Coming off yet another early exit from the playoffs, the Green Bay Packers are back to the drawing board. The Packers have fallen behind the rest of the NFC powers because of their refusal use all of the avenues available to them in building their team. Like Bob McGinn stated this week in the Milwaukee Journal-Sentinel, the Packers draft-and-develop philosophy is no longer cutting it.
If you agree with McGinn, and I do, it is time for the Packers to use all available avenues to try and close the talent gap between them and the 49ers, Seahawks, Saints and even Panthers. For general manager Ted Thompson, Eddie Lacy is the first player to make a real impact since he drafted Clay Matthews in 2009. Draft-and-develop doesn’t work when you draft poorly and Thompson has drafted poorly the last three years.
The Packers have gotten nothing from their last three first-round picks and have refused to fill in the gaps via free agency, hence early exists in the playoffs to the teams that do sign free agents and do use all avenues to improve their teams. It seems the times have passed Thompson by.
Nowadays the NFL free agent pool isn’t all has-beens or never-beens. The salary cap has caused many teams to release quality players that they would no doubt keep without a cap. McGinn points out about a dozen such players that could have helped the Packers this year that could have been had via free agency or trade.
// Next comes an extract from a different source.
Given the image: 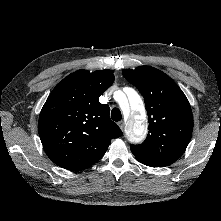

Ron Wolf always would always say if you make a mistake don’t compound it by not correcting it immediately. Counting on some of these young players to step up is risky, especially if they haven’t shown much promise, as is the case with this year’s first-round pick Datone Jones. Drafting another project is not going to help the Packers, signing a veteran could.
The gist of the McGinn article is that the Packers have not done their due diligence on the pro scouting side of building their team. And without immediate help they will continue to fall behind the NFL’s elite. It’s hard to believe this is happening again after watching the Packers do the same thing when Brett Favre was quarterback. Apparently history does repeat itself.
It will be an interesting offseason and I think Packer nation is going to come down hard on Thompson and McCarthy if the 2014 Packers fail to make the playoffs or flameout again in the first round. Team president Mark Murphy might have to make the first tough personnel decision of his five year tenure.